Boa Vista (RR) - Acampamento de refugiados venezuelanos montado pelo Exército Brasileiro e a Agência das Nações Unidas para Refugiados (Antonio Cruz/Agência Brasil) (Antonio Cruz/Agência Brasil)
Estadão Conteúdo
Publicado em 22 de abril de 2018 às 10h58.
Última atualização em 22 de abril de 2018 às 10h58.
Na entrada da Praça Simon Bolívar, uma placa traz, em espanhol, a mensagem aos visitantes: "Bienvenidos a Boa Vista". Para os mais de mil venezuelanos alojados no local, porém, a sensação não é de acolhimento.
Com os cinco abrigos da cidade superlotados, os imigrantes foram montando, nos últimos meses, barracas improvisadas nas praças, mas não contaram com a ajuda do poder público.
Com o crescimento da ocupação nas últimas semanas, a Prefeitura de Boa Vista decidiu, no início de abril, instalar tapumes ao redor da praça para separar os venezuelanos dos que passam nas avenidas vizinhas.
Não viu necessidade, no entanto, de instalar banheiros químicos ou oferecer água aos refugiados.
Ao mesmo tempo, os comércios vizinhos à praça passaram a impedir o uso do vaso sanitário aos imigrantes ou cobrar até R$ 3 para cada utilização. Também fecharam o registro das torneiras para que os venezuelanos não peguem água para tomar banho ou lavar roupas.

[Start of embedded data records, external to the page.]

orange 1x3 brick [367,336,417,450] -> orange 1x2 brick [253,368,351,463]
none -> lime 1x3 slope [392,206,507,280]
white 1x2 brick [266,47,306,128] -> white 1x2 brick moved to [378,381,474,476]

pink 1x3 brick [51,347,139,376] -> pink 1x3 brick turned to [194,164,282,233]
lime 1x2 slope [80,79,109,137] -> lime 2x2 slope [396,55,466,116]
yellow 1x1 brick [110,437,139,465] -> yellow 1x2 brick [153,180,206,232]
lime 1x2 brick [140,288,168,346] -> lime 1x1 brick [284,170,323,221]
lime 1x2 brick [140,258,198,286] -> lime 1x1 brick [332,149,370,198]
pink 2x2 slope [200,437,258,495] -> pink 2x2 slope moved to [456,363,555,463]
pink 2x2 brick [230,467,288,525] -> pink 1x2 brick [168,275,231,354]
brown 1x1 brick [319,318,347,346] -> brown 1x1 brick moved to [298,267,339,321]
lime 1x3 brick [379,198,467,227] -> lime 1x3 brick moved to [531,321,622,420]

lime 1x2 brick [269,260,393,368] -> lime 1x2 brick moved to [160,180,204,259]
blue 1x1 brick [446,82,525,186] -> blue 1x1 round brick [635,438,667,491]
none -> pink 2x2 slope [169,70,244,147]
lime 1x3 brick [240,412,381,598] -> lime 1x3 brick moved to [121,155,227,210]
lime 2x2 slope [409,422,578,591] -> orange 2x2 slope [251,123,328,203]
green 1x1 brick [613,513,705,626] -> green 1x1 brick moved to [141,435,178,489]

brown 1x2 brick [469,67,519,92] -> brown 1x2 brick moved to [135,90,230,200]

"Se a gente não tem dinheiro nem para comer, imagina pagar R$ 3 cada vez que precisarmos ir ao banheiro", diz a cabeleireira Luiziana Milagros Medina, de 31 anos, que vive com o marido e o filho de 4 anos no local.
Diante da situação, os venezuelanos procuram matagais próximos para urinar ou defecar e andam mais de dois quilômetros até o Rio Branco para tomar banho ou lavar roupas.
"A gente vem (ao rio) porque não tem outra opção, mas aqui é sujo. Estamos tomando banho ao lado até de animais mortos", conta o mecânico Luiz Henrique Marques, de 29 anos, apontando para o esqueleto de um cachorro na margem do rio, a poucos metros de onde um grupo de venezuelanos tomava banho e enchia garrafas para levar para a praça onde vivem.
O medo dos imigrantes agora é que a situação de moradia se agrave ainda mais com a chegada das chuvas. No inverno de Roraima, os temporais são severos. Na segunda-feira, 16, uma chuva forte deixou a praça e as barracas alagadas.
"Na Venezuela estávamos morrendo de fome. Mas também não dá para morar desse jeito aqui. Com a chuva e a sujeira em que vivemos, eu, meu marido e meus filhos estamos com gripe, diarreia, vômitos. Estamos até pensando em voltar para nosso país", diz Eudinelis Guzman, de 32 anos.
De acordo com a prefeitura de Boa Vista, a presença de imigrantes nas praças é "uma situação provisória até que eles sejam deslocados para abrigos". Destacou que vistoria diariamente os locais e, por serem espaços abertos e públicos, não é possível fazer "qualquer intervenção no momento".
Nos cinco abrigos da cidade, todos sob coordenação do Exército, a oferta de barracas, refeições e banheiros torna a situação dos imigrantes um pouco melhor, mas isso não significa comodidade. Os locais também têm problemas. A pior situação é a do abrigo do bairro Pintolândia, que acolhe apenas venezuelanos indígenas.
O local tem capacidade para 370 pessoas, mas recebe atualmente 715 indígenas. No local, onde centenas de redes e barracas disputam espaço, crianças brincam em um terreno de terra com sujeira e restos de alimentos. Muitos chegam da Venezuela doentes.
Na última semana, oito crianças moradoras do abrigo estavam internadas em Boa Vista com quadros de desnutrição ou problemas respiratórios. "Aqui pelo menos a gente vive um pouco melhor do que na Venezuela. Lá não tem comida, remédios, fraldas", diz a indígena Glady Moreno, de 29 anos. O Exército informou que abrirá outros quatro abrigos na cidade.